• EXTRAIT FOURNI:

-*-

Et l’amnistie ne permet pas uniquement « d’oublier ». Elle est aussi un moyen politique de passer de la dimension émotionnelle (faire son deuil avec ses tripes, se venger - même de manière moins vulgaire que ne le souhaite Luciano Violante - etc.) à la dimension historique (commencer un travail de réflexion sur ce qui s’est produit, sur les causes, les diverses facettes - économiques, sociales, politiques, géopolitiques, etc. - de ces questions). L’amnistie est une manière d’engager un travail d’histoire, de commencer à faire les comptes avec le passé.

En tant que Français, amis de l’Italie de longue date, nous nous permettons de vous poser une question : l’absence de débat sur l’amnistie dans votre pays n’est-il pas une manière de refuser de faire les comptes politiques avec ce passé là, dans toutes ses dimensions : la stratégie de la tension, le rôle des services secrets, de la CIA, de Gladio, de la loge P2, de l’affaire Aldo Moro, du compromis historique, des « années de plomb » ?

-*-

• SECTION DES DONNÉES:
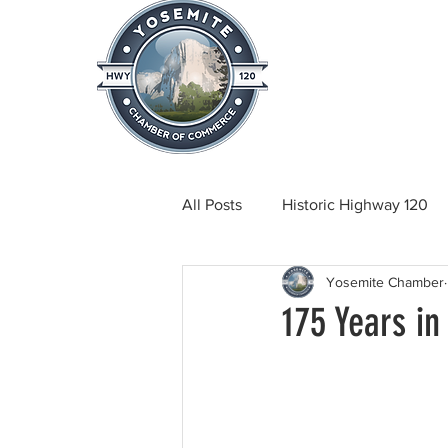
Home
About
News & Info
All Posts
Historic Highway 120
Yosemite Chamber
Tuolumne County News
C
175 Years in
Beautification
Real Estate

-*-

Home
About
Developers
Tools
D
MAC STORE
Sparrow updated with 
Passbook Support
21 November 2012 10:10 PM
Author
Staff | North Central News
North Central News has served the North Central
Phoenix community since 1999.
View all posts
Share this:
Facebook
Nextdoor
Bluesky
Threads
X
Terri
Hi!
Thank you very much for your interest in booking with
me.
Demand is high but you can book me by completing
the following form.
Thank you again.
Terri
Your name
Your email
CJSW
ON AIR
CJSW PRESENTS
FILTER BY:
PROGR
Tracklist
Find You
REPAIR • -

-*-

• ÉNONCÉ DE LA TÂCHE:
D'après l'extrait sur l'amnistie, vers quelle dimension l'amnistie permet-elle de passer depuis la dimension émotionnelle ? La liste n'a aucun rapport avec l'extrait sur l'amnistie.

• SOLUTION RÉDIGÉE:
Vers la dimension historique, c'est-à-dire le début d'un travail de réflexion sur ce qui s'est produit.